Through the last line of the entries, please copy every line exactly, starting with the one that contains "<!-- street labels -->".
====== EXERCISE MATERIALS
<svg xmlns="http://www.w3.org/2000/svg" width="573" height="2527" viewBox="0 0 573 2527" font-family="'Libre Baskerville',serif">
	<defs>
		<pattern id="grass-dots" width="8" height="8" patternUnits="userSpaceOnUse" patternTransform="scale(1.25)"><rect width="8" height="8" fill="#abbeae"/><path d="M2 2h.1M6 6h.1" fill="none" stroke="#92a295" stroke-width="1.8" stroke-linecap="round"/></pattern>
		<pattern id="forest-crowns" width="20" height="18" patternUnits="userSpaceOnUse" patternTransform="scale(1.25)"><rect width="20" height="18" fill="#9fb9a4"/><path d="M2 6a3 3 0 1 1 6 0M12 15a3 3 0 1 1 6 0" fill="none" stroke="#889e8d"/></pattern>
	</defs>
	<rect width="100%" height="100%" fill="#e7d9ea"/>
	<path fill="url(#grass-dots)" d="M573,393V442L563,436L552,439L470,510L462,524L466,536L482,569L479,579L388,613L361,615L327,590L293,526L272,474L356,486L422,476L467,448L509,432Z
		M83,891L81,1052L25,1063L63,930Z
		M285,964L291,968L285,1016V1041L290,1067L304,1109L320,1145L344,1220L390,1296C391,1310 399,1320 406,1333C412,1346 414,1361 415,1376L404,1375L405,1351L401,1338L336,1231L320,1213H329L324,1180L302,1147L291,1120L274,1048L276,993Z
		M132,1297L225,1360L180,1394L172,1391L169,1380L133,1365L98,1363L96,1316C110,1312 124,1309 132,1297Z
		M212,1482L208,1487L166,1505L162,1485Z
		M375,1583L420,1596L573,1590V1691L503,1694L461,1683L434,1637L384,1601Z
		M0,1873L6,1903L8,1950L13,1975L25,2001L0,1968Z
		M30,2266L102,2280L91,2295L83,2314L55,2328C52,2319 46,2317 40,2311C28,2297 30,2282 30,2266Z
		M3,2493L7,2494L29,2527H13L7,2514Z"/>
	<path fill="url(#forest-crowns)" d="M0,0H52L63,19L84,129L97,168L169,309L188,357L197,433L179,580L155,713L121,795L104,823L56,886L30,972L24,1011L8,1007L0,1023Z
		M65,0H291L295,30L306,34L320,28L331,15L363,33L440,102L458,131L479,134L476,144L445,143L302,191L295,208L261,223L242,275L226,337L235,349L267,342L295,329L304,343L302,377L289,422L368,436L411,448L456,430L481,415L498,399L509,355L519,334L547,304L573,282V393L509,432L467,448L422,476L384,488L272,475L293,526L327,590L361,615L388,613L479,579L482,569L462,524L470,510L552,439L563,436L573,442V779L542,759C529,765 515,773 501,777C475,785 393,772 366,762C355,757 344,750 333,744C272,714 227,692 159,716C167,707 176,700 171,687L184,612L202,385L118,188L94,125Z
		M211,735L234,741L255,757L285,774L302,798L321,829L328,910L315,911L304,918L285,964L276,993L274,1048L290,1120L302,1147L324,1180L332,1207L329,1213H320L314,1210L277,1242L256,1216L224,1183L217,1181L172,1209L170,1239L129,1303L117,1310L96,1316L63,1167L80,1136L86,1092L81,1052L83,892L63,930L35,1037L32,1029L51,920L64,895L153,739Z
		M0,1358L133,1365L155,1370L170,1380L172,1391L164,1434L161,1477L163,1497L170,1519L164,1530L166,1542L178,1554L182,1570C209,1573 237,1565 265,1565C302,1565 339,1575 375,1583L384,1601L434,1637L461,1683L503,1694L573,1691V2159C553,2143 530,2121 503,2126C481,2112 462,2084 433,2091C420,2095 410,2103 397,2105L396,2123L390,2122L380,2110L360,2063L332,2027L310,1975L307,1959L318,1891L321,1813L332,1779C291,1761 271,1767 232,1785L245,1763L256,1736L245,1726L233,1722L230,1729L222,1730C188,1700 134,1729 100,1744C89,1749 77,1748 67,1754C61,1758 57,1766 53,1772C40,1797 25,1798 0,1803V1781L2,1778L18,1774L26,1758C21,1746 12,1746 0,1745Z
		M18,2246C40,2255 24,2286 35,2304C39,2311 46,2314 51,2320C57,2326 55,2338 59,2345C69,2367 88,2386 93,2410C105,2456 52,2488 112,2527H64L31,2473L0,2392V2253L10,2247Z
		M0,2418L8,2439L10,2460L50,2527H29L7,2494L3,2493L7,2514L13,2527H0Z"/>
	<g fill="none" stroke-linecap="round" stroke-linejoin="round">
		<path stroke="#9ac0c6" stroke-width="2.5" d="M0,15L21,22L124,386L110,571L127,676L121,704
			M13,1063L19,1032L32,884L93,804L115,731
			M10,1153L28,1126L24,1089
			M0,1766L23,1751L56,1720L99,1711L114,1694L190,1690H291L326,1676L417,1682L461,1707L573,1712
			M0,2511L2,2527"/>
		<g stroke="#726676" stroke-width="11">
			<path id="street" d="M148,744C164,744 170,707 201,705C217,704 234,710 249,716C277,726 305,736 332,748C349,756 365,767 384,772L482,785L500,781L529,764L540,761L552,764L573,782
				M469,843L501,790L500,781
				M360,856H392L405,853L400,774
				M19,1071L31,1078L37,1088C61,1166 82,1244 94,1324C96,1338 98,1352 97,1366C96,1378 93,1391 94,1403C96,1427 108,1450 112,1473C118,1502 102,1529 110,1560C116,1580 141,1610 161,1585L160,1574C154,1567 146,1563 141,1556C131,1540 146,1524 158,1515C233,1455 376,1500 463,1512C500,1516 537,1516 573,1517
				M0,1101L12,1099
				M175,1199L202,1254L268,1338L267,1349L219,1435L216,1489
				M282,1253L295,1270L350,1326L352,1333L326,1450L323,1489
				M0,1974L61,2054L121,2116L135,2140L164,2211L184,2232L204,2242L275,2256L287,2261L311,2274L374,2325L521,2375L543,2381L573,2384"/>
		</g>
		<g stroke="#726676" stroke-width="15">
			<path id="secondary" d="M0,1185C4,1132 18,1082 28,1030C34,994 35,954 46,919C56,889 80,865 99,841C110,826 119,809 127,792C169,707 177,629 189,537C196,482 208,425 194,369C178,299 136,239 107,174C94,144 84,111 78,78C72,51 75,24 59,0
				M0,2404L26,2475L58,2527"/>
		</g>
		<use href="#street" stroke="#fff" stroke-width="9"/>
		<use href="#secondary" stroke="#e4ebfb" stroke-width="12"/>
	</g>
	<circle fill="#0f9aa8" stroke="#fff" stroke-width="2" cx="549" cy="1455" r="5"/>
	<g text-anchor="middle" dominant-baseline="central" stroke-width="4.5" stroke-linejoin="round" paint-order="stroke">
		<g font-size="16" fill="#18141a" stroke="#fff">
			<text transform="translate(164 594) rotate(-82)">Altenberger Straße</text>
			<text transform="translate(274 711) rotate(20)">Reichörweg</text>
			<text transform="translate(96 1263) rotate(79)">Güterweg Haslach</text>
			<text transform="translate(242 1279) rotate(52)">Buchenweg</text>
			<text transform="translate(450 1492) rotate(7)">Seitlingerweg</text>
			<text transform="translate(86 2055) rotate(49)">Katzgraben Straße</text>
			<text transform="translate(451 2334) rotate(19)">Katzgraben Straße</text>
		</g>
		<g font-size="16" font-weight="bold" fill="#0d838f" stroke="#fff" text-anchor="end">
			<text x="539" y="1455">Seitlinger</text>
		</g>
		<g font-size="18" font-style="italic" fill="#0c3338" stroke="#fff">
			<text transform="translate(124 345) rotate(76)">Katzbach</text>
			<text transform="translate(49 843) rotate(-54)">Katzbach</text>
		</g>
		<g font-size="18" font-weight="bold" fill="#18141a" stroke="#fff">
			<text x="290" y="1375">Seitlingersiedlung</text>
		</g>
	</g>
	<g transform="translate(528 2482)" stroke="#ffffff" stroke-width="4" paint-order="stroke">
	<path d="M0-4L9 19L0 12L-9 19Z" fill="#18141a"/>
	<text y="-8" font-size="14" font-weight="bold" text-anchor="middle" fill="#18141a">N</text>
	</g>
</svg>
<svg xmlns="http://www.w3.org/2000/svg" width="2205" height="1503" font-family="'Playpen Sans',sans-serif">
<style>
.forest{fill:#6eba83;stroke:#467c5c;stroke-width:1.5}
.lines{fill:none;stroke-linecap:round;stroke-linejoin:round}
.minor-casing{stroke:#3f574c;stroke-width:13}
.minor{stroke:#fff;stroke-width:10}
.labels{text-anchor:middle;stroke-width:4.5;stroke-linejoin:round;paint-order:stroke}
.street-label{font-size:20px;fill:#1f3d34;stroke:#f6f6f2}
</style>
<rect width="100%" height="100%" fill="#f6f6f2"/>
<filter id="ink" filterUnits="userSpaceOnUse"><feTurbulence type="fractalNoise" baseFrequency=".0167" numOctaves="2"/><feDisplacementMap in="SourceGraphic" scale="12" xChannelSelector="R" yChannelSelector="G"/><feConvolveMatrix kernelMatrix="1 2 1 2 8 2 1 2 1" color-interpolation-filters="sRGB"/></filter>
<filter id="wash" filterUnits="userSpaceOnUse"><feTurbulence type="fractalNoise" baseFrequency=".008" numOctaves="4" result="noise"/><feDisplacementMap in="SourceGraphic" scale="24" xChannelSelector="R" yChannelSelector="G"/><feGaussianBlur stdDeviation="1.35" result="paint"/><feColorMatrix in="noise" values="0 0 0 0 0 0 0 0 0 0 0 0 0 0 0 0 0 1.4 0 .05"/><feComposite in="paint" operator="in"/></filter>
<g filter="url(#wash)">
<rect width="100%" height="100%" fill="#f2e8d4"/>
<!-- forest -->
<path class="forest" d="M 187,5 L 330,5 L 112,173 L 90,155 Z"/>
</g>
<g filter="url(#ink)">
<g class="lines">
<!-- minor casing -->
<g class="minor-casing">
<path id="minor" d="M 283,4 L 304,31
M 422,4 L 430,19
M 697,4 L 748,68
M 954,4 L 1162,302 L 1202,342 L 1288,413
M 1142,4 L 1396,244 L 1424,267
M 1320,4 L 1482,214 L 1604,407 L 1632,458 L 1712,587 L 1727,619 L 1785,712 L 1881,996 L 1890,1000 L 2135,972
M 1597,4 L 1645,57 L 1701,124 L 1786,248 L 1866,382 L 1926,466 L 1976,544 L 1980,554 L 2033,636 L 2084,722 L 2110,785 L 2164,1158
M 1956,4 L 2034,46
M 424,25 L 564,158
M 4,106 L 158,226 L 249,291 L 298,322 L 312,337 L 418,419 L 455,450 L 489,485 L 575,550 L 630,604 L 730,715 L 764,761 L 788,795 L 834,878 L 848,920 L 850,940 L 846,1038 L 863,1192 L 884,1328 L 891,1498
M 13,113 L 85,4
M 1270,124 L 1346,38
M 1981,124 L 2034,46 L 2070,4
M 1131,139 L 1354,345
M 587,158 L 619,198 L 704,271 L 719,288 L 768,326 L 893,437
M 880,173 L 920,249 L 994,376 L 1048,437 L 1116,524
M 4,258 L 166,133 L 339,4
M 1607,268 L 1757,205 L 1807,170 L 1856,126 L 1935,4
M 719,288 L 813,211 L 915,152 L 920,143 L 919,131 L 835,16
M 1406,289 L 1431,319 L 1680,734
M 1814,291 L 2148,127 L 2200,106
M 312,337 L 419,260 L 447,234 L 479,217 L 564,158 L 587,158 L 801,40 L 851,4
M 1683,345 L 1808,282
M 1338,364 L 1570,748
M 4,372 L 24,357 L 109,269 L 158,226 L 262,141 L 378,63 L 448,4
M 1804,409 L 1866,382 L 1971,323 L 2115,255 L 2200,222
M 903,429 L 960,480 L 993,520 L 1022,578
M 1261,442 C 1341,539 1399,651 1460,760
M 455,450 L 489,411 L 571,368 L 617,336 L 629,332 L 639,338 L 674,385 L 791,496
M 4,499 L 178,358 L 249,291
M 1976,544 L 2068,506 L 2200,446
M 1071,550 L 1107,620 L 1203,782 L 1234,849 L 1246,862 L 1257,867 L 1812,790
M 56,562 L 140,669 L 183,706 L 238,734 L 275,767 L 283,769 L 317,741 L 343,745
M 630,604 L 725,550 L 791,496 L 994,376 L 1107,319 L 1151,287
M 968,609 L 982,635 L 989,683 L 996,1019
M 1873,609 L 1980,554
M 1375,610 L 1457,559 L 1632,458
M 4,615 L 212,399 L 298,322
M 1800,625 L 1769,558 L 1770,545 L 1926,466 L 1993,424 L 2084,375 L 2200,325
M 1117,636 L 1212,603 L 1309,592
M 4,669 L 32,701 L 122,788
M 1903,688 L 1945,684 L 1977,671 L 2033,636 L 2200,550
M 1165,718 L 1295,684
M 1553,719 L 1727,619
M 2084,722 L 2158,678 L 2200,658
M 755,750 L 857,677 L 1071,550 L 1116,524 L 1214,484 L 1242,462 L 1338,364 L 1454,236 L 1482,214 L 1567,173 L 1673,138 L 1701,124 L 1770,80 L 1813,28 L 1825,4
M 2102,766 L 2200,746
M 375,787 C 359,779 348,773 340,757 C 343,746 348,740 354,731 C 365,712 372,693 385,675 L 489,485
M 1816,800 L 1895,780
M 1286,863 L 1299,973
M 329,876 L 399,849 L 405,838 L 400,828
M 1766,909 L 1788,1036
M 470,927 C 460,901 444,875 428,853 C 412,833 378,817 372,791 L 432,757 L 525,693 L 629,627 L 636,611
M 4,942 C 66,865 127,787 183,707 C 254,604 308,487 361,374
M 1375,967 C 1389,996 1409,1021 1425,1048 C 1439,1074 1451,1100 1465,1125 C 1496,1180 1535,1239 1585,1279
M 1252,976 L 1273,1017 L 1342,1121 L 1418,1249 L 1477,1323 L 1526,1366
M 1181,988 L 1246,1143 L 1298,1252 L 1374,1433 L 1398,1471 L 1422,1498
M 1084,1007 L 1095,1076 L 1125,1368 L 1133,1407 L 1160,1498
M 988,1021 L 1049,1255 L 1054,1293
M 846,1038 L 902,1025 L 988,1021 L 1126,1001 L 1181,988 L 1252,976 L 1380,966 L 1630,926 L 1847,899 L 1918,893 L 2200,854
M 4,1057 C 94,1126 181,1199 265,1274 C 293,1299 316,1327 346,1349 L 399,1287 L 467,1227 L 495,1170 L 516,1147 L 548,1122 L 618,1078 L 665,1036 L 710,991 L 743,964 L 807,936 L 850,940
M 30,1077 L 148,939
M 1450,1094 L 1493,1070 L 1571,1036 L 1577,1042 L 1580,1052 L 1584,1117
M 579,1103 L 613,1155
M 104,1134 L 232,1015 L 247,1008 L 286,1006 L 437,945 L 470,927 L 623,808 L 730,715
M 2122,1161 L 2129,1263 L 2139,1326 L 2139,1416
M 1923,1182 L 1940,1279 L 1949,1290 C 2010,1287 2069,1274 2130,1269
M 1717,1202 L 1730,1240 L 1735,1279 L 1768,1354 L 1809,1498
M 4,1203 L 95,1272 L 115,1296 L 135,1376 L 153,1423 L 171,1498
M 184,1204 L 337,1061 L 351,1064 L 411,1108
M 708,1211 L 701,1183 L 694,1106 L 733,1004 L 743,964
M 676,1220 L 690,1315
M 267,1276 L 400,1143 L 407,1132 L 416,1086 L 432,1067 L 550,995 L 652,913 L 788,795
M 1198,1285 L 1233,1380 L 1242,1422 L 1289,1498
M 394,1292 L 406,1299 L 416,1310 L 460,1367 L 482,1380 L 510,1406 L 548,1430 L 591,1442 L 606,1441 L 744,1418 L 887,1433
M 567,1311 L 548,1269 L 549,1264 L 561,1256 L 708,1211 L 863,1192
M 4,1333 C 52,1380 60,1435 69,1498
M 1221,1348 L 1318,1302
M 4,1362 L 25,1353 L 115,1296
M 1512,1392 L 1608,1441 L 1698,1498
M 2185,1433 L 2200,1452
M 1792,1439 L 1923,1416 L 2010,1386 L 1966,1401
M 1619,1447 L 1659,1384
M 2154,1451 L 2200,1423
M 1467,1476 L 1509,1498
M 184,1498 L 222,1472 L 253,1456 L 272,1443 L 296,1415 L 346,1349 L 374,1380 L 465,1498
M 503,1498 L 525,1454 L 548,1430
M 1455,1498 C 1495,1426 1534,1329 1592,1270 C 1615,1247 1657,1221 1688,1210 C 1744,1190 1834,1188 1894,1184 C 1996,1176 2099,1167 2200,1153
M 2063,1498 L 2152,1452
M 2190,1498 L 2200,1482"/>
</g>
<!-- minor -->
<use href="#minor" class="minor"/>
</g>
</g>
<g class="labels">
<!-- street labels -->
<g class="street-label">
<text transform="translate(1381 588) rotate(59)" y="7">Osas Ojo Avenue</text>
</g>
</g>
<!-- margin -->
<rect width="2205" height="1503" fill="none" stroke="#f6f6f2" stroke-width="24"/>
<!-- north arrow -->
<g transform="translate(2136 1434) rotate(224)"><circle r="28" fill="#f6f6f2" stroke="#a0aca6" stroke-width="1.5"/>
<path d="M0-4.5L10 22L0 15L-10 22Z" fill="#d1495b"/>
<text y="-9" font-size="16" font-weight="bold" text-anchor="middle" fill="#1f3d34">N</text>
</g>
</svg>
============
— COMPLETED EXERCISE —
<!-- street labels -->
<g class="street-label">
<text transform="translate(1381 588) rotate(59)" y="7">Osas Ojo Avenue</text>
</g>
</g>
<!-- margin -->
<rect width="2205" height="1503" fill="none" stroke="#f6f6f2" stroke-width="24"/>
<!-- north arrow -->
<g transform="translate(2136 1434) rotate(224)"><circle r="28" fill="#f6f6f2" stroke="#a0aca6" stroke-width="1.5"/>
<path d="M0-4.5L10 22L0 15L-10 22Z" fill="#d1495b"/>
<text y="-9" font-size="16" font-weight="bold" text-anchor="middle" fill="#1f3d34">N</text>
</g>
</svg>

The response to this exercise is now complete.